# Inequality Question

• Jul 13th 2009, 01:21 AM
Stroodle
Inequality Question
What's the best method for solving these without a graph.

Find $\displaystyle \left\{ x:x^{\frac{3}{2}}>x^2 \right\}$

• Jul 13th 2009, 03:01 AM
Plato
Quote:

Originally Posted by Stroodle
What's the best method for solving these without a graph.
Find $\displaystyle \left\{ x:x^{\frac{3}{2}}>x^2 \right\}$

It should be clear to you that $\displaystyle x\ge 0$ else $\displaystyle x^{\frac{3}{2}}$ is not defined.
Therefore $\displaystyle x^3>x^4$.
Now go for it.
• Jul 13th 2009, 05:29 AM
Quote:

Originally Posted by Stroodle
What's the best method for solving these without a graph.

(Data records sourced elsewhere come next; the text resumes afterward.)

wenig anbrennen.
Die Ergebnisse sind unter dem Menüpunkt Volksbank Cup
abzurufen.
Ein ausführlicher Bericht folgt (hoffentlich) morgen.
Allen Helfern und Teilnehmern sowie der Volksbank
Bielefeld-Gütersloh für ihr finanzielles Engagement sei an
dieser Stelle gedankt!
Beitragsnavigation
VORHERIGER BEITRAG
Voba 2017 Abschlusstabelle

Find $\displaystyle \left\{ x:x^{\frac{3}{2}}>x^2 \right\}$

$\displaystyle x^{\frac{3}{2}}-x^2>0$

$\displaystyle x^{\frac{3}{2}}(1-x^{\frac{1}{2}})>0$

Draw the number line .
THus the solution set is {$\displaystyle {x: 0<x<1 }$}

Definitely not the best solution .
• Jul 13th 2009, 07:47 AM
Krizalid
It's clear that both sides are positive, so you can square them, thus $\displaystyle x^3>x^4\implies x^2\cdot x(x-1)<0.$

I think you can continue.